Brano scelto:
Durante queste sere di preparazione rifletteremo sulla morte vista in vari suoi aspetti.)

Quando si parla di morte con qualcuno, solitamente le persone che ascoltano fanno strani gesti per scacciare la sfortuna: un gesto dei più comuni è quello di toccare ferro. Poi, a seconda dei contesti sociali e delle età, i gesti sono i più vari. Insomma, di fronte alla morte, il primo pensiero è: speriamo che venga il più presto possibile!

Ma qui non stiamo parlando soltanto di chi non crede in Dio o di chi vive come se Dio non esistesse; neppure di quelli che credono in Dio ma sono lontani dalla Chiesa; neppure di quelli che credono in Dio e sono vicini alla Chiesa e vivono la fede nella vita di tutti i giorni; tali reazioni spesso le mostriamo anche noi, meglio, le mostro anch'io. Magari per scherzo, magari per far ridere, ma sotto sotto forse c'è una certa mentalità.

Eppure la morte, potremmo dire esagerando un pochettino, è l'unica cosa che sappiamo con certezza ci succederà. La vita tende naturalmente verso la morte, inesorabilmente, in modo inarrestabile.

Fin dal primo istante del concepimento, fin dal momento della nascita, quell'essere umano che nasce inizia un cammino che lo porterà alla morte, intanto dal punto di vista biologico, ma che dovrebbe essere seguito anche da un cammino dal punto di vista della crescita e della maturità interiore.

Ecco che allora iniziamo a vedere il discorso nella sua giusta angolazione: questo cammino dell'uomo verso la fine della vita, non va visto come un cammino di discesa, di peggioramento di condizione, di tensione verso il peggio, ma verso il meglio.

La vita non tende verso e non finisce con la morte, ma dovrebbe essere tutta un cammino di crescita che porta verso l'evento più importante della vita stessa, che è la morte, che apre le porte alla Vita vera. Noi solitamente viviamo il pensiero della morte come afflizione, come frustrazione, pensando di dover attraverso di essa rinunciare a tutti i nostri progetti; dovremmo trasformare questi sentimenti in gioia per l'incontro con Dio cui ci avviciniamo.

Record archiviati:
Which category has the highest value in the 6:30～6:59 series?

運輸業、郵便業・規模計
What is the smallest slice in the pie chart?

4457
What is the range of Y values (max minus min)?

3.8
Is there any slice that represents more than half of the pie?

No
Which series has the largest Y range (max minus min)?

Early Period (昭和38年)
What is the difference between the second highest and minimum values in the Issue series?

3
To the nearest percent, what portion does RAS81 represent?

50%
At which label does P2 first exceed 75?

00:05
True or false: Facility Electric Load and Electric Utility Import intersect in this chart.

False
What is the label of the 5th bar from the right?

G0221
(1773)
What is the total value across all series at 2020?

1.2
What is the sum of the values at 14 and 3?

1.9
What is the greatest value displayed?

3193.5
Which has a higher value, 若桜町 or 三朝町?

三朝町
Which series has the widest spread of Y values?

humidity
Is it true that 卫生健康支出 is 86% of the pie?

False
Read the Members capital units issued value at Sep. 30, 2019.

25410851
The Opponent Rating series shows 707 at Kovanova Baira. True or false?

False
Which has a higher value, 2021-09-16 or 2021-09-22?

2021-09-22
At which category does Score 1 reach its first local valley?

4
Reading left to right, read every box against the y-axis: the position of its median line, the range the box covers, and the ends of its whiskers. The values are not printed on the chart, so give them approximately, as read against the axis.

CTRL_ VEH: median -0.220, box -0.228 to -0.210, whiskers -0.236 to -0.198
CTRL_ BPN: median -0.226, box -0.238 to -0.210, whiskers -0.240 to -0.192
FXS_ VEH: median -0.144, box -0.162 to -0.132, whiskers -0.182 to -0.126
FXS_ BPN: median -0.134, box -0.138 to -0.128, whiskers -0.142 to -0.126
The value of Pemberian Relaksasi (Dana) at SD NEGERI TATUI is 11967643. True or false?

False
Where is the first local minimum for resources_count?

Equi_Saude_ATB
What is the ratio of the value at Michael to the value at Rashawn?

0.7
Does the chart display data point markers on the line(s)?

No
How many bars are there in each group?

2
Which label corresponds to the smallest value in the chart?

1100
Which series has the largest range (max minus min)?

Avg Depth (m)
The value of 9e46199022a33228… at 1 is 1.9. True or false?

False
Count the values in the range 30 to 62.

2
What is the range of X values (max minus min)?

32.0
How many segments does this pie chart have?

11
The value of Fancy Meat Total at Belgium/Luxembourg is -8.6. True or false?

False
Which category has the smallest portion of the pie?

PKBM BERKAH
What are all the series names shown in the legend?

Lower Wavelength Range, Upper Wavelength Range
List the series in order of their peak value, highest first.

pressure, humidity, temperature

Consegna 1: Indica se ciascuna affermazione concorda con il brano sulla morte, rispondendo sì o no e citando alla lettera le parole del brano che lo decidono: (a) toccare ferro è uno dei gesti più comuni per scacciare la sfortuna; (b) chi scrive dichiara di non mostrare mai simili reazioni; (c) il cammino dell'uomo verso la fine della vita va visto come un cammino di discesa.
Consegna 2: Prosegui il brano sulla morte a partire dall'ultima frase riportata.
Gli elementi sono materiale a parte, distinto dal brano sulla morte.

Risposta 1:
(a) Sì: «un gesto dei più comuni è quello di toccare ferro».
(b) No: «tali reazioni spesso le mostriamo anche noi, meglio, le mostro anch'io».
(c) No: «non va visto come un cammino di discesa, di peggioramento di condizione, di tensione verso il peggio, ma verso il meglio».

Risposta 2:
Dovremmo vivere la nostra vita come la gravidanza dell'uomo nuovo che diventeremo pienamente quando ritorneremo a Dio. Dentro di noi è gravido l'uomo nuovo che ha da nascere con la morte; siamo noi stessi questo uomo nuovo.

Nei Vangeli, specie nel Vangelo di Luca, Gesù è in cammino e tende con tutte le sue forze verso Gerusalemme, il luogo in cui si compirà pienamente la volontà del Padre, il luogo in cui potrà finalmente dare tutto se stesso e morire sacrificandosi per la salvezza dell'uomo.

Allo stesso modo la nostra vita deve tendere verso la Gerusalemme del cielo verso la quale siamo chiamati da Dio per vivere in pienezza con Lui.

Pensiamo che disastro se un bambino, dopo essere stato per nove mesi nel grembo della madre, si rifiutasse di uscirne! Era stato nel pancione per tutto quel tempo, non per rimanerci per sempre, ma per poter essere pronto, allo scadere dei nove mesi, a vivere finalmente in modo autonomo.

Tante volte noi siamo come dei bambini che non vorrebbero mai staccarsi dal grembo della madre: la vera vita, la vita nostra in pienezza, sarà veramente tale quando lasceremo questo mondo per entrare nel mondo di Dio.

Cerchiamo allora (in questi giorni in preparazione alla celebrazione della memoria dei morti) di indagare su quali sono i nostri atteggiamenti e i nostri pensieri riguardo alla morte, per prepararci fin d'ora a vivere l'attesa del passaggio alla festa della vita vera con altre disposizioni interiori, di gioia e di attesa vigile.